O malum “şeyler”den biri, yine çıkıp her zaman kendi cinsinden olanların yaptığını yaptı. Şarkıcı olduğunu söylüyorlar ama şarkı söylemiyor. Daha önce de bu “şeyler”den biri “başörtülüler cadı gibi, onlardan korkuyorum” demişti kendi sıfatına hiç bakmadan. Bu malum şeyler kendilerini herkesten ve her şeyden üstün sanırlar.

Kafa aynı hastalıklı kafa, dil aynı lağım çukuru… Kadın içindeki pisliği hem de gözümüzün içine baka baka ve -çocuğu da varmış, o çocuktan ve anne olmaktan dahi- utanmadan döküp saçıyor. Pis ağzında şimdi de imam hatipliler var. Böyleleri çıkar ağzıyla başka uzuvları yer değiştirmiş gibi ağızlarından pislik saçarlar. İğrenirsin.
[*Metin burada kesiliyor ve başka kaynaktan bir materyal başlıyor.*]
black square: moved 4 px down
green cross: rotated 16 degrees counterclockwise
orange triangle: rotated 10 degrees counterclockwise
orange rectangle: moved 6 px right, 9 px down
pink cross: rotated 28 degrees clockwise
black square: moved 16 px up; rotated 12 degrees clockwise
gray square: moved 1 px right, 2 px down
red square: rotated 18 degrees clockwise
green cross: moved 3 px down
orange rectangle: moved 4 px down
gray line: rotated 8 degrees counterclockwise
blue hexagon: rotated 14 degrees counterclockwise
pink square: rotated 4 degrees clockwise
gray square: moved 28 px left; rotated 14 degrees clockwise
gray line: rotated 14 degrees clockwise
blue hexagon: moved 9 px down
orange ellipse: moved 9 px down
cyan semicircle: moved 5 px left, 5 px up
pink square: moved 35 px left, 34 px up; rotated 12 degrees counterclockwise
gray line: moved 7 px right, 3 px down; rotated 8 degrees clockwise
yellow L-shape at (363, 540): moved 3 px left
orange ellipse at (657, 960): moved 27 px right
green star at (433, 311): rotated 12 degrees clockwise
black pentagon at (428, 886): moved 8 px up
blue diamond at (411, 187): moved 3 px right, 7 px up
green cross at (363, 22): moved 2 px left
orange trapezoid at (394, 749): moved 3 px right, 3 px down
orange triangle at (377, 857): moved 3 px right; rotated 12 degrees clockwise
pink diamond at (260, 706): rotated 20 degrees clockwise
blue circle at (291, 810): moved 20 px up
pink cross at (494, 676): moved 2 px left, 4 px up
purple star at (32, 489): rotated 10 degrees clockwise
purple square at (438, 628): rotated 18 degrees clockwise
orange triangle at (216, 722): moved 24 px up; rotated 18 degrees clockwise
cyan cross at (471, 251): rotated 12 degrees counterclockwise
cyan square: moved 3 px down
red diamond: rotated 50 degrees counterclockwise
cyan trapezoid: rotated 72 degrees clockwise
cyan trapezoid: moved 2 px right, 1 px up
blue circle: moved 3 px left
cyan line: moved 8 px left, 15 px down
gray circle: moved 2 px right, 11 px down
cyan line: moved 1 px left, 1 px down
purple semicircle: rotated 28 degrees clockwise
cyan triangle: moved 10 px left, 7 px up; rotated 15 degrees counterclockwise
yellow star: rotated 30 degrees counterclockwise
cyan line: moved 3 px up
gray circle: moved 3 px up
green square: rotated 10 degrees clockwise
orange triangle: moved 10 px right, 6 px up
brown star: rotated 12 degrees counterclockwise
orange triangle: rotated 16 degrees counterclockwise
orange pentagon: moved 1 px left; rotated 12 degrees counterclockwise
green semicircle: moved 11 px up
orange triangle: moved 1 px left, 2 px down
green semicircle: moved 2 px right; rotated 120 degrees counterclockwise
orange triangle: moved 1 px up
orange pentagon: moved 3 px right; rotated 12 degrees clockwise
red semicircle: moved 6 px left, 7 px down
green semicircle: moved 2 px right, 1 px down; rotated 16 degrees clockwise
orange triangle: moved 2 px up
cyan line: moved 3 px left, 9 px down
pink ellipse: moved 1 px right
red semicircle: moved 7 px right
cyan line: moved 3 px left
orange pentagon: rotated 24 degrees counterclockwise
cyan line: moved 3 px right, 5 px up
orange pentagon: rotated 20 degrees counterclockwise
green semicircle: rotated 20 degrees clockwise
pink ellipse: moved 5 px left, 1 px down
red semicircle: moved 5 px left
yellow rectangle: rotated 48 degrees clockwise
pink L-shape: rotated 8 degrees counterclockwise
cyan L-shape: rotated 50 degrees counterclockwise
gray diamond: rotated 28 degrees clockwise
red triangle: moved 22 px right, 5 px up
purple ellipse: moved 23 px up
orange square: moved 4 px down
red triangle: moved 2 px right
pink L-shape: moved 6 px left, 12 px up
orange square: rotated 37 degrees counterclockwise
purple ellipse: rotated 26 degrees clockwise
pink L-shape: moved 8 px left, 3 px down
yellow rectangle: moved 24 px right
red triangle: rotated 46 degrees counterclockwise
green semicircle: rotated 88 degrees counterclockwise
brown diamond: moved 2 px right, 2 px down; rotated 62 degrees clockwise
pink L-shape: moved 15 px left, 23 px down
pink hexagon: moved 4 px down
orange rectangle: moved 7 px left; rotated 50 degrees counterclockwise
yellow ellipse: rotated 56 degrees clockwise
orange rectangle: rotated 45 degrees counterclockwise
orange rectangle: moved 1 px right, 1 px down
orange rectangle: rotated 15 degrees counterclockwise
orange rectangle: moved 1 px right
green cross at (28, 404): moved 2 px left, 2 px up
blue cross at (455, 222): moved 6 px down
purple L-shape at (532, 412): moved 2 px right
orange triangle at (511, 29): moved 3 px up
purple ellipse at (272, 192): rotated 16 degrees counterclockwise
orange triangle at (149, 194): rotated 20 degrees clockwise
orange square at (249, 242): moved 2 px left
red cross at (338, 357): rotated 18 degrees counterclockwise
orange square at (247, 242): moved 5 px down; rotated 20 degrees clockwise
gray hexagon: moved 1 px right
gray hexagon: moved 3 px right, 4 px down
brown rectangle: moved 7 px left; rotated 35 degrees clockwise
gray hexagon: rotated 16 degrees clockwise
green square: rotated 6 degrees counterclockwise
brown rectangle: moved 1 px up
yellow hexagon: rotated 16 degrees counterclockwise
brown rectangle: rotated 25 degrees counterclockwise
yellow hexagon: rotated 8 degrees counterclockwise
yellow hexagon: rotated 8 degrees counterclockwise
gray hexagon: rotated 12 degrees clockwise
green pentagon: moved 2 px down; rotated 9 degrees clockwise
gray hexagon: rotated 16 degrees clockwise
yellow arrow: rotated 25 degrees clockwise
Lağım kokar ağızları.

Kendi pislikle dolu çukurunuzun içinde ne yiyorsanız yiyin kardeşim. Size acımaktan başka yapacak ne var ki diye düşünüyorum ben sadece. Bitmediniz, bıkmadınız bir türlü. Hem kimsin ki sen? Kim tanır seni Allah aşkına şu yaptığın pislikler olmasa?

Yani sahneye çıkıp da -çok özür dilerim bunu yazdığım için ama- onun bunun kucağına oturan, açacak ne kadar yeri varsa hepsini açan, gönlünde sapıkların sapkınların bayrağını taşıyan biri “İmam hatipte okudu ya ondan sapıktır” gibi bir cümle kuruyor.

Hadi be oradan! Bence imam hatip liselerinin kanalizasyonlarından akan necaset kadar dahi kıymetin yok.